Acaso viajas nas nuvens

Como sempre parece ter sido o teu desígnio?

Tu que foste assassinado

Cobarde e vilmente 

Pelos fascistas de outrora

De unicórnio na cabeça

E que recentemente começaram a pugnar

Entusiasmados

Que o mundo é dos machos

E que todos os outros,

Sejam ou não minorias,

Devem ser banidos

Ou humilhados dos escaparates

 

Mas, como poderei encontrar-te?

Ou, pelo menos,

Como poderei encontrar essa armadura

Que sustentou a tua carne?

Tu que provocaste pânico

Nos teus perseguidores

Que, irresolutos, acabaram por te fuzilar

 Enterrando-te à pressa

 Sem cuidarem de saber se estavas vivo

Se o teu coração batia ou não?

 

Mas, Federico,

Mesmo que eu acabe por não te encontrar

Os teus vestígios corporais

Ou esses teus olhos tão radiantes

Ou os teus lábios finos e volúveis

Mas deixa-me ficar-me pelo óbvio

Disfrutar da harmonia e da cadência das tuas palavras

Em castelhano?
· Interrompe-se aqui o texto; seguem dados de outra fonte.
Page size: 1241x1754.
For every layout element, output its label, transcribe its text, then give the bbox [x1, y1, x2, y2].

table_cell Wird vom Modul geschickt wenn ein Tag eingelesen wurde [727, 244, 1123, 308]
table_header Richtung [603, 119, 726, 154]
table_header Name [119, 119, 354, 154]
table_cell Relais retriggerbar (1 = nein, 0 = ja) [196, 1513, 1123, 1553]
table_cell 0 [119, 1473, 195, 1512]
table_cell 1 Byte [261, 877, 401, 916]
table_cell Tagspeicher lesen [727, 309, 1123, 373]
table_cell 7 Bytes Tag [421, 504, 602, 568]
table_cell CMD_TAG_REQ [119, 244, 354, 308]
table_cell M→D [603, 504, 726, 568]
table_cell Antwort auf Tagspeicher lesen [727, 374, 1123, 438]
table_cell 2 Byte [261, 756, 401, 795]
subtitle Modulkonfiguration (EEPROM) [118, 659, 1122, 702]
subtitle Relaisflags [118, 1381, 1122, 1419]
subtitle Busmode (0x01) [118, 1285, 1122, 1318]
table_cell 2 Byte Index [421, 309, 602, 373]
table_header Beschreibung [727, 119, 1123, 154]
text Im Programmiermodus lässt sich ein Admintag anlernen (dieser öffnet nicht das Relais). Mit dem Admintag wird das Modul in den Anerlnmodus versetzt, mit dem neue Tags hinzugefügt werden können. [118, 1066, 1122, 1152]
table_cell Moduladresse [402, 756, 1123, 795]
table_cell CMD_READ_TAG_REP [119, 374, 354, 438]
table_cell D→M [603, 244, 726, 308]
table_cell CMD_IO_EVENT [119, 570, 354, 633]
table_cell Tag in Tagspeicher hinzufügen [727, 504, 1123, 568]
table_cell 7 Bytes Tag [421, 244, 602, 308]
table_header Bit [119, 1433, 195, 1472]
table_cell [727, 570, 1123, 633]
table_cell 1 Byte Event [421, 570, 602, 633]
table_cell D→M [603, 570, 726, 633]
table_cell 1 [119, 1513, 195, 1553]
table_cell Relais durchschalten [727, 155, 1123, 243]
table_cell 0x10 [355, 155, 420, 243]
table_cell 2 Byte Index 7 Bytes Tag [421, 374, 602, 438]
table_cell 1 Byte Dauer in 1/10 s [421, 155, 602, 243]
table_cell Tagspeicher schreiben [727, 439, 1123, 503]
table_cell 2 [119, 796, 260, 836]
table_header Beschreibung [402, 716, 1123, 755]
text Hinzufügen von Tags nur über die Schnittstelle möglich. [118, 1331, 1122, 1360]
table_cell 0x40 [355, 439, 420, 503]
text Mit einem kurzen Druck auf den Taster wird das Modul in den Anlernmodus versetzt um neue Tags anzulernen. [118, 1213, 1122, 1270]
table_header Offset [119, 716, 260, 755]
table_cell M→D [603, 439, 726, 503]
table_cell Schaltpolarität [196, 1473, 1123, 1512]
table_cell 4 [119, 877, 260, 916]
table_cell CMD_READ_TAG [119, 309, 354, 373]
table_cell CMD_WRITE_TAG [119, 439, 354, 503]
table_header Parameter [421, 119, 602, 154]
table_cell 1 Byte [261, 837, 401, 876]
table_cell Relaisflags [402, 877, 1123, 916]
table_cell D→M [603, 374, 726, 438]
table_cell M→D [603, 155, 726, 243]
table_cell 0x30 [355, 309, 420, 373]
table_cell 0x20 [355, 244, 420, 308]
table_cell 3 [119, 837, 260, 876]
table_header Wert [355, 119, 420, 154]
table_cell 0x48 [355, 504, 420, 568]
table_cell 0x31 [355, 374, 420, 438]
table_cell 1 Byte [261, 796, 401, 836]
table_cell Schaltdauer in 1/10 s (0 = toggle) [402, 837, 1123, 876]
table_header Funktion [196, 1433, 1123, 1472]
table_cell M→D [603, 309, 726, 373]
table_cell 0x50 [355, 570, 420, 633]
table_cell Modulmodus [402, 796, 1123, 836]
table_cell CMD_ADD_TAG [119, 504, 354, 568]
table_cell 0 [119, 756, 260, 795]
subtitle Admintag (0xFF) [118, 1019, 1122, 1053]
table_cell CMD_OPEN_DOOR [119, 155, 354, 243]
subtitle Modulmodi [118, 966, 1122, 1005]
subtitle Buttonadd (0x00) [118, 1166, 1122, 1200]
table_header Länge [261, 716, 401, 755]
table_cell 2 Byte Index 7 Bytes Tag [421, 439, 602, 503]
Sim, em castelhano…

Tem mais música, mais profundidade, mais salero

 

Mas, deixa-me, enfim, ouvir esse verso eterno  

Que, infatigável, se repete dentro de mim:

“Verde que te quero verde”

 

Essa gente que abomina ciganos

Pretos e outras minorias

Que repele a igualdade de género

Que não pode ouvir falar sequer de homossexualidade

Que tem sempre um discurso associado de ódio

A tudo o que é diferente

Essa tropa de gloriosos defensores

Dos “bons e castos costumes”

Quer retomar o poder

Rindo-se, à despregada, da cara dos humildes

Que votam neles

E que regozijam quando olham para o povo

Que identifica os mesmos males

Que eles identificam  

 

Mas povo, esse, que quer sangue

E esses novos fascistas querem

Exigem mesmo

A pena perpétua

Mas logo a seguir quererão a pena capital

E querem-na, sobretudo,

Para fazer o que outrora fizeram a Federico

Assassinar, furar, esventrar

A todos esses medonhos “maricas”

Esfumando os seus corpos

Sepultando-os em valas comuns!

 

Mas, imponderável, dos imponderáveis,

Federico foi muito mais grandioso

Do que esses capões de meia tigela

 

Dos capões, nem penas lhe sobraram

Mas de Federico?..

Então não é que sobreviveram  

As sublimes palavras desse genial inventor delas  

Que as tratou como alguma vez alguém ousou tratar

Esse músico que fez perdurar até hoje as suas composições

Esse fugaz homem a quem a figura paterna o assustava

E que buscava na mãe o conforto

O colo

Que ele tanto procurou na sua fugaz e efémera vida

Em Fuente de los Vaqueros

 

Morreu, diz-se, de costas

Simbólico ato

Perpetrado pela soldadesca da Benemérita 

Desses que na sua divisa propugnam:

“Honrar é minha insígnia”

Pois…entendo…

De costas é que os invertidos devem ser mortos!

 

Mas Federico

Descansa em paz

Nessa firme e dura terra de Castela

Que nas noites de lua cheia

Eclode sangue desde as suas entranhas!